- ACTIVITY:
The answer must be an exact copy of the records, with every picture left out.

[Entries taken from a collection]
· · · · ·

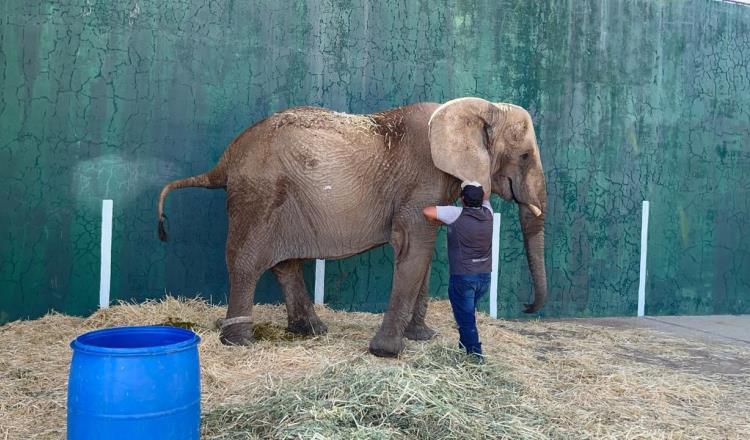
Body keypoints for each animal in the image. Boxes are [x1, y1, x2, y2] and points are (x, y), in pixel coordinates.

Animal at [157, 97, 548, 358]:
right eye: (525, 156)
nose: (528, 307)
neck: (477, 107)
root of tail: (224, 161)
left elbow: (422, 252)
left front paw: (423, 337)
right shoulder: (421, 179)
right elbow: (413, 247)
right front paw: (387, 352)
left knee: (285, 263)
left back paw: (310, 331)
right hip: (258, 195)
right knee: (246, 261)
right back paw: (239, 341)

· · · · ·

- EXERCISE SOLUTION:
Body keypoints for each animal in the image. Boxes are [x1, y1, x2, y2] and points are (x, y), in pixel coordinates.

Animal at [157, 97, 548, 358]:
right eye: (525, 156)
nose: (528, 307)
neck: (477, 107)
root of tail: (224, 161)
left elbow: (422, 252)
left front paw: (423, 337)
right shoulder: (421, 179)
right elbow: (413, 247)
right front paw: (387, 352)
left knee: (285, 263)
left back paw: (310, 331)
right hip: (258, 195)
right knee: (246, 261)
right back paw: (239, 341)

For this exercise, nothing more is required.